_What you will do:_
If a line of the data below holds the word "Rajsamand", list it.

_Data for analysis:_
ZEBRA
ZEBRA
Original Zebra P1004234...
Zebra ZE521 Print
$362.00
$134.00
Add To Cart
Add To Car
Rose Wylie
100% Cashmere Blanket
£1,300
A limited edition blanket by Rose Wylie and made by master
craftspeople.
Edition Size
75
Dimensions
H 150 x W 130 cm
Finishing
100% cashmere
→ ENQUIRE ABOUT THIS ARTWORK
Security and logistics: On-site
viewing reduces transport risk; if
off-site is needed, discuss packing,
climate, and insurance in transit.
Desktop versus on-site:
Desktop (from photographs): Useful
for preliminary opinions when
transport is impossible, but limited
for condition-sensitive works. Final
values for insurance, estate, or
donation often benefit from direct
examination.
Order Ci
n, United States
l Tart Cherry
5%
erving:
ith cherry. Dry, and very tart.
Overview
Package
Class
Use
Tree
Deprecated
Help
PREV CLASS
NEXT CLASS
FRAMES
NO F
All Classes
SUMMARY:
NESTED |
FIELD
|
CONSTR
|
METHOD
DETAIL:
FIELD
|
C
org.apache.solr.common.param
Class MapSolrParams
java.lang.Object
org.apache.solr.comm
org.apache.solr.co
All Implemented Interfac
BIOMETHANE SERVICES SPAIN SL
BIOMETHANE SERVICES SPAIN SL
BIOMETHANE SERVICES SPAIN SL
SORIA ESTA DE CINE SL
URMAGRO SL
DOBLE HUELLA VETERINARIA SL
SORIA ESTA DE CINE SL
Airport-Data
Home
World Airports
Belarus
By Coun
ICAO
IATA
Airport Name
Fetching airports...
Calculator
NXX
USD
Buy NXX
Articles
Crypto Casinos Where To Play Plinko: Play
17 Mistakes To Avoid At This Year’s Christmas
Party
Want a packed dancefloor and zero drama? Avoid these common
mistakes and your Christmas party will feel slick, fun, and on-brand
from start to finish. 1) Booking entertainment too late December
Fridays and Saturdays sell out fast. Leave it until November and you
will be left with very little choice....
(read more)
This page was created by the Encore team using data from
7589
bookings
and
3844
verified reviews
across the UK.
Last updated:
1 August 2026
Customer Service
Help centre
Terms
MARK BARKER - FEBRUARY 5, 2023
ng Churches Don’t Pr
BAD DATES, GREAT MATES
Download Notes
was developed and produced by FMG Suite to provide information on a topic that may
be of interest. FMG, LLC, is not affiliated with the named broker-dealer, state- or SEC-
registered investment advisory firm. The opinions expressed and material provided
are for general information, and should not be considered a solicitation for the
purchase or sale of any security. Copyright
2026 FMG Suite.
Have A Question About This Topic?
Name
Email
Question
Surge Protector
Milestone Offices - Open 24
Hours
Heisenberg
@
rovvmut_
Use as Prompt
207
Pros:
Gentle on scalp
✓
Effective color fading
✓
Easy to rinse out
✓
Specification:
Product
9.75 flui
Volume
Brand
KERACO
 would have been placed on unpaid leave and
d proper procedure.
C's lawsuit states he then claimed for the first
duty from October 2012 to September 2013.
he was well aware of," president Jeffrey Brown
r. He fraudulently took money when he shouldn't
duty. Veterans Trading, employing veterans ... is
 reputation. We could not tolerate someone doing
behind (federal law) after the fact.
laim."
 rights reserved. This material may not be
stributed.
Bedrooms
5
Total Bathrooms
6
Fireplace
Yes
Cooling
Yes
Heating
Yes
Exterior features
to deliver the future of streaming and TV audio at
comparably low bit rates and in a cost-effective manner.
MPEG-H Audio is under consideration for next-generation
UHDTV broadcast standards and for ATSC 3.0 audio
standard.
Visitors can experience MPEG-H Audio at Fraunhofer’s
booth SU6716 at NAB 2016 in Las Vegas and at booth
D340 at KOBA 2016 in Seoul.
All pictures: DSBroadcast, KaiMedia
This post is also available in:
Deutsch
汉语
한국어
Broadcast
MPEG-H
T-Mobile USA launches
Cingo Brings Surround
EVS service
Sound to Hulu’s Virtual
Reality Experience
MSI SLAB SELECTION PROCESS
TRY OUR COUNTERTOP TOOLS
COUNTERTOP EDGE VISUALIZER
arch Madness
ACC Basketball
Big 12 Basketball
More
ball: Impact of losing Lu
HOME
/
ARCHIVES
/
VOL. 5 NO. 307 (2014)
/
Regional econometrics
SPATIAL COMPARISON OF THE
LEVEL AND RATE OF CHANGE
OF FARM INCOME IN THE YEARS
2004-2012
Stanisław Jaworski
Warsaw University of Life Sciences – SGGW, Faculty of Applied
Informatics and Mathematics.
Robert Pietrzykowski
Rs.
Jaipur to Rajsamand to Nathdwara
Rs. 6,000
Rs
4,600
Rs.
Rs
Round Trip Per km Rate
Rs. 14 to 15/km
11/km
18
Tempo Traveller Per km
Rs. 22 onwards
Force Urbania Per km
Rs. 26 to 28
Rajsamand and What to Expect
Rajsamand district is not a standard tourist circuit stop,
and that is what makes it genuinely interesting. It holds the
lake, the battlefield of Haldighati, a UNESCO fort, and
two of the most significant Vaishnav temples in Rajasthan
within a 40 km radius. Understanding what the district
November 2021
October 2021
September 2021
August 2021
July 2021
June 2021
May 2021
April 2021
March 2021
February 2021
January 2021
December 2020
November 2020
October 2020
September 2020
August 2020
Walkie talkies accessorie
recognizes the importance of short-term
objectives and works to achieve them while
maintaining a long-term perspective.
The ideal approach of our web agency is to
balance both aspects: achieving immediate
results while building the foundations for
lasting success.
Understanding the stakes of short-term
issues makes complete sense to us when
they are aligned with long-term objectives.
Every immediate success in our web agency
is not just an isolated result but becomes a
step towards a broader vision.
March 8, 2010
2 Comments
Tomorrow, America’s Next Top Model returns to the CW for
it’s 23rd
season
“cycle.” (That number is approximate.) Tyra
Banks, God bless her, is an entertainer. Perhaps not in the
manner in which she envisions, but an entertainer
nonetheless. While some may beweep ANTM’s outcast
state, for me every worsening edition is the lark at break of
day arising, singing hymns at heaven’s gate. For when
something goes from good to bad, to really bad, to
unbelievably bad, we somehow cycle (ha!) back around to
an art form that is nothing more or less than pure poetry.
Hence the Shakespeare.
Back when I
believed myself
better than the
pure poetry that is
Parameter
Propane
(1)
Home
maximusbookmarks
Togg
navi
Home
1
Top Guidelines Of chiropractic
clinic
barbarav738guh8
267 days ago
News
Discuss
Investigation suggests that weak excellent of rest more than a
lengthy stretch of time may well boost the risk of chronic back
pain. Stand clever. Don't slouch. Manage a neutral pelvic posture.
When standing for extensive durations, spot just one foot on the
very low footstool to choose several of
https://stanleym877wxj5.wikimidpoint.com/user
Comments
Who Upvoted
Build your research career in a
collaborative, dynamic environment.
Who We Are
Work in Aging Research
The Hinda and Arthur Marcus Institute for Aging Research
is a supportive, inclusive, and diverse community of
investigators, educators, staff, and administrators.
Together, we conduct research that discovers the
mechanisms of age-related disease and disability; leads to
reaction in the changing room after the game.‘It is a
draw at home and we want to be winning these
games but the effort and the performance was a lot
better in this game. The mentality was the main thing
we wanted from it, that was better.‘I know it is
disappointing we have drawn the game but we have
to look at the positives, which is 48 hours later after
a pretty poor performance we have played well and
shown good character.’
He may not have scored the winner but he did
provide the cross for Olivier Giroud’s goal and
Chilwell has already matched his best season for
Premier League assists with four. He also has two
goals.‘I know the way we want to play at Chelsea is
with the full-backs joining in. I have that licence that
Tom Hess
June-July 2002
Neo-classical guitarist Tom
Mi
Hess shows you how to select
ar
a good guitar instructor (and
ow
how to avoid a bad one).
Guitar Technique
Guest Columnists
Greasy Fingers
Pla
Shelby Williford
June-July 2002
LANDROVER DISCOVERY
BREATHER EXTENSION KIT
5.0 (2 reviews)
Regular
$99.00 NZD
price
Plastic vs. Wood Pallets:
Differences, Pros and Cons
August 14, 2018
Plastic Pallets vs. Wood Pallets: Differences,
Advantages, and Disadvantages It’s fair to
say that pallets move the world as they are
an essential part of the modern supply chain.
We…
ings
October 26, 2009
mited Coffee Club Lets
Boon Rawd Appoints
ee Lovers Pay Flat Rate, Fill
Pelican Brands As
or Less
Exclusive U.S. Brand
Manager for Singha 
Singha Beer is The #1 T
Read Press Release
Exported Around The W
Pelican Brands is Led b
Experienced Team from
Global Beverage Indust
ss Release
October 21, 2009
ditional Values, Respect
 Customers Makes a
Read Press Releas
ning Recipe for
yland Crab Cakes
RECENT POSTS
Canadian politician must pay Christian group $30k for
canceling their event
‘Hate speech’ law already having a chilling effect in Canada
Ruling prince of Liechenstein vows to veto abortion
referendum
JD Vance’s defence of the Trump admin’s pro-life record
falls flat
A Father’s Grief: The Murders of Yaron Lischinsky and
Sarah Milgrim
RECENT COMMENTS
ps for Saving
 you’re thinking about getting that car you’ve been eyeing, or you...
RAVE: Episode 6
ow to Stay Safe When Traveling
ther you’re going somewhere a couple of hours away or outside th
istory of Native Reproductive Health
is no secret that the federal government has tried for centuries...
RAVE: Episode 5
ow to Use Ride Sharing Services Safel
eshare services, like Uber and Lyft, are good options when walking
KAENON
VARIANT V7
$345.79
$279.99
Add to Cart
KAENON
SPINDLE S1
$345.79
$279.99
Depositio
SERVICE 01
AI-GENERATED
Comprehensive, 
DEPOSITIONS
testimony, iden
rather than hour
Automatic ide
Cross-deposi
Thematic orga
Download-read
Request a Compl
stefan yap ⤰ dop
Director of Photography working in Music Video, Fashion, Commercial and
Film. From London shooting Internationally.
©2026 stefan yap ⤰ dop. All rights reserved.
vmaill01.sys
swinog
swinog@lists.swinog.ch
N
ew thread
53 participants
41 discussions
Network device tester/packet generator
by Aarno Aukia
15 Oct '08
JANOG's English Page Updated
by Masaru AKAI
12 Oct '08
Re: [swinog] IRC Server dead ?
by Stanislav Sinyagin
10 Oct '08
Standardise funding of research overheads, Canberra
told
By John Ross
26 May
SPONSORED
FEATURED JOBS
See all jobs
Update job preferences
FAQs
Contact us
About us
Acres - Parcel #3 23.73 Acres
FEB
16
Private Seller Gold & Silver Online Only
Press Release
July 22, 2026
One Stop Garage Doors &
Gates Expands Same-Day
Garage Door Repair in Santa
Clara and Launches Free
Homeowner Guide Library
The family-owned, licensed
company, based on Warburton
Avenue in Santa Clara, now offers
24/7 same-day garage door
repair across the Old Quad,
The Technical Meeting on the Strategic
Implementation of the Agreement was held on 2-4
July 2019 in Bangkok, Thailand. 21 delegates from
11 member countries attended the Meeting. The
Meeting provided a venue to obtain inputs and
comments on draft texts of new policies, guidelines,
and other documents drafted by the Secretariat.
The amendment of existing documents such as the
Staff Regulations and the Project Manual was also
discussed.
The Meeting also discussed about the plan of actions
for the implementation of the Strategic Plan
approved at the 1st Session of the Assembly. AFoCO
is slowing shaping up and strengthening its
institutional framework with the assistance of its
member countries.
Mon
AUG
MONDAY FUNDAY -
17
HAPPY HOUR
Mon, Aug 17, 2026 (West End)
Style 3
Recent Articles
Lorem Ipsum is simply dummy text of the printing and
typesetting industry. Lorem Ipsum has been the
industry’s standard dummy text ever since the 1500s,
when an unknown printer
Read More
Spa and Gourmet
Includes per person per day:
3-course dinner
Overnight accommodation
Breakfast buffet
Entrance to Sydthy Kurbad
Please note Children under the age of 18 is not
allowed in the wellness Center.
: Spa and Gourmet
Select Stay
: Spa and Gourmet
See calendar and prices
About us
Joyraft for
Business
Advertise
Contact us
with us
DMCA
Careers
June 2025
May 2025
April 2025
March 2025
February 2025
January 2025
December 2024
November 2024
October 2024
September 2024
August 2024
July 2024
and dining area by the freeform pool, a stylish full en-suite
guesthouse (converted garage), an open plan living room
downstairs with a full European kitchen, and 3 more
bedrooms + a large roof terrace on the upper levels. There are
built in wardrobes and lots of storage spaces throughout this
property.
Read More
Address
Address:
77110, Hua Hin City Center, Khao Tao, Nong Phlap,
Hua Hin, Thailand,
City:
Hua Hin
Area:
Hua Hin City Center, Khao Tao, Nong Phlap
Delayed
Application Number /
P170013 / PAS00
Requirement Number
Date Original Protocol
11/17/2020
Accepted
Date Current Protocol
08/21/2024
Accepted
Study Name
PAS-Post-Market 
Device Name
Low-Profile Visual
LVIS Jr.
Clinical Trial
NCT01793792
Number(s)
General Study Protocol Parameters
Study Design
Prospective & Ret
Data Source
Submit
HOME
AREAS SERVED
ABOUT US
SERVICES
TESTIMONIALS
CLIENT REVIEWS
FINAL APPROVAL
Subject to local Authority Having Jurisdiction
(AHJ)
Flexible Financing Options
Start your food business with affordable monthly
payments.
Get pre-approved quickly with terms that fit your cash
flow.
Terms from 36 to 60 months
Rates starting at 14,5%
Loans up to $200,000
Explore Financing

_Expected answer:_
Jaipur to Rajsamand to Nathdwara
Rajsamand and What to Expect
Rajsamand district is not a standard tourist circuit stop,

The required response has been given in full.